Wednesday 8 July 2020

Big data suggests a difficult recovery in US jobs market

This is a summary of a column that appeared in the FT on 5 July 2020.

The full column appears here:

https://www.ft.com/content/607f24f5-71ed-452c-b68e-716145584e3d

Private data sources paint a detailed and worrying picture of the labour market after the Covid-19 shock

The latest US employment data showed that a marked recovery in the labour market continued into June, although only about a third of the jobs lost during the coronavirus shock have so far been regained.

The improvement is good news, but it should not be taken to imply that the labour market will rapidly return to normal, either in a macroeconomic sense, or in the distribution of job opportunities across the population.  A full return to pre-coronavirus jobs health will be long and difficult.

New data sources derived from private sector business activities, such as credit card flows and hiring websites, as well as Google searches, provide much richer sources of information about the behaviour of the labour market than have been available in previous recessions.

For example, on the macro side, Raj Chetty of Harvard University, a leading proponent of big data to improve economic research, has released an impressive website that provides daily information on US consumer spending and much else, using private sources.

Professor Chetty's data shows that after a surge in consumer activity up to mid May, the recovery has slowed down, with consumption recording a growth rate around 0.2 per cent a day up to the latest data on 24 June. The slowdown may well continue now that California, Texas, Florida and Arizona, together representing about 30 per cent of the US economy, are suffering from a worrying upsurge in Covid-19 cases.

On the micro side, the concentration of employment losses among unskilled workers in specific locations, with many permanently failed businesses, will become increasingly difficult to correct. The serious concerns about a deep-rooted scarring of the labour market, forcibly expressed by many Federal Reserve officials, would then be entirely justified.

The top three priorities to fix the jobs market in the US and elsewhere are virus policy, virus policy and virus policy. Focusing on general demand expansion won't work.

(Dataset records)
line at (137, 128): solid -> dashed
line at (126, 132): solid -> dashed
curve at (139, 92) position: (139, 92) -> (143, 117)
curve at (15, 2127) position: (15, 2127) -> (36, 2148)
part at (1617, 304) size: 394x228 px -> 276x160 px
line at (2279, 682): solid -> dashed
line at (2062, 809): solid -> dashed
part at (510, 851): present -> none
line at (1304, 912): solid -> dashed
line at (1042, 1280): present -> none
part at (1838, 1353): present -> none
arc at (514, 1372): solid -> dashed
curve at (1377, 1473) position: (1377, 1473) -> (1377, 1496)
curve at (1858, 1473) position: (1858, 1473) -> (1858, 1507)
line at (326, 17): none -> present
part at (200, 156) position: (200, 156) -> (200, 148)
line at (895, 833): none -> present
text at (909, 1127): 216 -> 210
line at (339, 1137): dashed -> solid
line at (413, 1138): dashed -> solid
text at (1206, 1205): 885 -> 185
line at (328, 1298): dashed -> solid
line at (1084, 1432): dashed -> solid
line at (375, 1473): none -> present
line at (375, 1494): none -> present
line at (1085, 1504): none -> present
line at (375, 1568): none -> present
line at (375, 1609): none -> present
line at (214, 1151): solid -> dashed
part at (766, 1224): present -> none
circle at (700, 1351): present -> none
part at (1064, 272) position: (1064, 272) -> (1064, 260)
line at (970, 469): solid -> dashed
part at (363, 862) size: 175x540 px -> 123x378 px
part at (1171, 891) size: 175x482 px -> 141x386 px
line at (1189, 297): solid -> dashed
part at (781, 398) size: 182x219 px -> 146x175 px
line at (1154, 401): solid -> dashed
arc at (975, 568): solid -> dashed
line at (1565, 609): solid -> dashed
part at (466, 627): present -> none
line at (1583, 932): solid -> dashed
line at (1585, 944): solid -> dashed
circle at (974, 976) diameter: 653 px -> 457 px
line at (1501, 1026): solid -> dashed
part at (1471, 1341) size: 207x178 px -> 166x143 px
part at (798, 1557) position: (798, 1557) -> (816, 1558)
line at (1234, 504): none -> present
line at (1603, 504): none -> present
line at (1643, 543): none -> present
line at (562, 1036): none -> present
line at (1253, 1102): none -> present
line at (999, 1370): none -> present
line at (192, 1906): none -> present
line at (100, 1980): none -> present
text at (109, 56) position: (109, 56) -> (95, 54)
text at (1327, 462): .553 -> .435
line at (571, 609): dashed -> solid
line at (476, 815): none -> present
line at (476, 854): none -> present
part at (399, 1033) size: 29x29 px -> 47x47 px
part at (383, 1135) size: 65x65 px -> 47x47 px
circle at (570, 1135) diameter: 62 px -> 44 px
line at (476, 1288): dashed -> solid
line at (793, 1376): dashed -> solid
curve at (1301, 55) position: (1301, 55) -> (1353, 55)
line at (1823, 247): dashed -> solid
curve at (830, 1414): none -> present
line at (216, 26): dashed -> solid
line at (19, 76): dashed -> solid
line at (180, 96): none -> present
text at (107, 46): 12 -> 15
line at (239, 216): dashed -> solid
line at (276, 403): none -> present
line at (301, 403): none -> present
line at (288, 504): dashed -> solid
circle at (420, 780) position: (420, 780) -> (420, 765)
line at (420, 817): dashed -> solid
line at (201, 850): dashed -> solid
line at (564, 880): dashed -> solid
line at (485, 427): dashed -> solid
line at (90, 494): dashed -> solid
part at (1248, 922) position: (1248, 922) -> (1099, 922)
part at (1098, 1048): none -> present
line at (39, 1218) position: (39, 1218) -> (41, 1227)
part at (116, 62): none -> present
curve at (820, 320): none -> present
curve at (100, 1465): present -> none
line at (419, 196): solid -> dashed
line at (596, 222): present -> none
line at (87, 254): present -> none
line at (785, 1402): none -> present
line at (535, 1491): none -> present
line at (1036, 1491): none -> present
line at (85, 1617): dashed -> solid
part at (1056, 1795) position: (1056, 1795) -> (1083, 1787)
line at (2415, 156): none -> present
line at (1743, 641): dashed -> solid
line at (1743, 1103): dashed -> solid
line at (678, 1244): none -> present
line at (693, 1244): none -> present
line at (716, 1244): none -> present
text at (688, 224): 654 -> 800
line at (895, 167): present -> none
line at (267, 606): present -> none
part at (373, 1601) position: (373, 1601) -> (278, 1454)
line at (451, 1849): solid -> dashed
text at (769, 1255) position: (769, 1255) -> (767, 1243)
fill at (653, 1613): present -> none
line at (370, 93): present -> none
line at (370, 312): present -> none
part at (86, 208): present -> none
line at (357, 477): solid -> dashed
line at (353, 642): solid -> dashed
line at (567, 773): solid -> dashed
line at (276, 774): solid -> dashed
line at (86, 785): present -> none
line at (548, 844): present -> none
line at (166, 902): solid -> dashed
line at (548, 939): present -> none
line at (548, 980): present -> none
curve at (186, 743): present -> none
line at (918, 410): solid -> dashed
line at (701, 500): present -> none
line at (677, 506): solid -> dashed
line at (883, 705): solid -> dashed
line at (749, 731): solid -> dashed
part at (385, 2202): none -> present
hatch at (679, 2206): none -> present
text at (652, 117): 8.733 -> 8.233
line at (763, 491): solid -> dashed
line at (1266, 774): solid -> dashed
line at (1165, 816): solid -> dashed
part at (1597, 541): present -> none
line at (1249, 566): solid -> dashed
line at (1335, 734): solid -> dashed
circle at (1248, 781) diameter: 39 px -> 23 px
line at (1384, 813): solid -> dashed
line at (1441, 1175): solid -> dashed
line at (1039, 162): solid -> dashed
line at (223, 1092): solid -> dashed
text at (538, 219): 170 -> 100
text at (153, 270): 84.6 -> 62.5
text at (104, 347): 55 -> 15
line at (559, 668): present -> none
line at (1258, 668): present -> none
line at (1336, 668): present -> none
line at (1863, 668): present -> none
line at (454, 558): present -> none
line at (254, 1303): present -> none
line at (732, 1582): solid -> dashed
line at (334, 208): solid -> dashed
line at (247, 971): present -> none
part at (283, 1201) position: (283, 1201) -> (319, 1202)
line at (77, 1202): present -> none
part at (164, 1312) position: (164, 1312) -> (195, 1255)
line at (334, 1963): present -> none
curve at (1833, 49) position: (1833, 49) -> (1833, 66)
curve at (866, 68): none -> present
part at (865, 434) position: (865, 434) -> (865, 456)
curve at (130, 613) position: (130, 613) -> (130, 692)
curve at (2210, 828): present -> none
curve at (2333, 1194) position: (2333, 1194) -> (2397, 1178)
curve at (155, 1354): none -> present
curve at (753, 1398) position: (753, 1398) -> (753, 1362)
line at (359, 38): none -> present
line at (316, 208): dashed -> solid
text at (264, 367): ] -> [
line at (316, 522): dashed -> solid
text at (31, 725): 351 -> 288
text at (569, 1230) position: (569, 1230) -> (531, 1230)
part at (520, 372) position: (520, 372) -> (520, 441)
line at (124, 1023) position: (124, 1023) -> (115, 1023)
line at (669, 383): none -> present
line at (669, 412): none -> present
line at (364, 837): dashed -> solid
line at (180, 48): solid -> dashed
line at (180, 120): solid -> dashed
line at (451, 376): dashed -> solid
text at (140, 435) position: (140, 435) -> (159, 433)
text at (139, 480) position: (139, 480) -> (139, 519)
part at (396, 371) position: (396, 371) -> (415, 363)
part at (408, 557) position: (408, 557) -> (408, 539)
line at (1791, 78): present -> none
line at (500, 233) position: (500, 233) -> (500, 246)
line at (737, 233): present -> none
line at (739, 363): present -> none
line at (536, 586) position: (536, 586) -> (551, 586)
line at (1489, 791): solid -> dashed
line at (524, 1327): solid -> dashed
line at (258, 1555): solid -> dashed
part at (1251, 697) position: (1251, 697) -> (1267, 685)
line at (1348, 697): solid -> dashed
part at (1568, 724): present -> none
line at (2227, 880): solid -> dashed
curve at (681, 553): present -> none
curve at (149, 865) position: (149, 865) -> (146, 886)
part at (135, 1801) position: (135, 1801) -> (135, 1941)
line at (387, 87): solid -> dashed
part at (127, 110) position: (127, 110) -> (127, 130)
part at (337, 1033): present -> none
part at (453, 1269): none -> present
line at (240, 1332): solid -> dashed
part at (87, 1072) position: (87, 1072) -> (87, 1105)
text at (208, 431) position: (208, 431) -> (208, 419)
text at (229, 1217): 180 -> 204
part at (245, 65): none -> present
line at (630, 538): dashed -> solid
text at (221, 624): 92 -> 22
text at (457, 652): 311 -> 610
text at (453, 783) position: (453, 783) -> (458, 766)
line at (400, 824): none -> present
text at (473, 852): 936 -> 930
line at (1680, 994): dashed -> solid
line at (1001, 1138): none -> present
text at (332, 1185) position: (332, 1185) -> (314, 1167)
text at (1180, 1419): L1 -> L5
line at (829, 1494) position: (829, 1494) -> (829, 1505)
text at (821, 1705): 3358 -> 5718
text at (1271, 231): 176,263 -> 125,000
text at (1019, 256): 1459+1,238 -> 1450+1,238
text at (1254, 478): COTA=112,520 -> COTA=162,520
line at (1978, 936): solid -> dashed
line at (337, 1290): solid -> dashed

### Problems to work on
1. According to the jobs column summary, what share of the jobs lost during the coronavirus shock had been regained by June?
2. Say whether each statement agrees with the jobs column summary, giving yes or no and quoting the deciding words. (a) Consumption grew at around 0.2 per cent a day up to the data of 24 June. (b) California, Texas, Florida and Arizona together make up about half of the US economy. (c) General demand expansion is recommended as the way to fix the jobs market.

### Answers for the exercise
1. About a third.

2.
(a) Yes: "with consumption recording a growth rate around 0.2 per cent a day up to the latest data on 24 June"
(b) No: "together representing about 30 per cent of the US economy"
(c) No: "Focusing on general demand expansion won't work."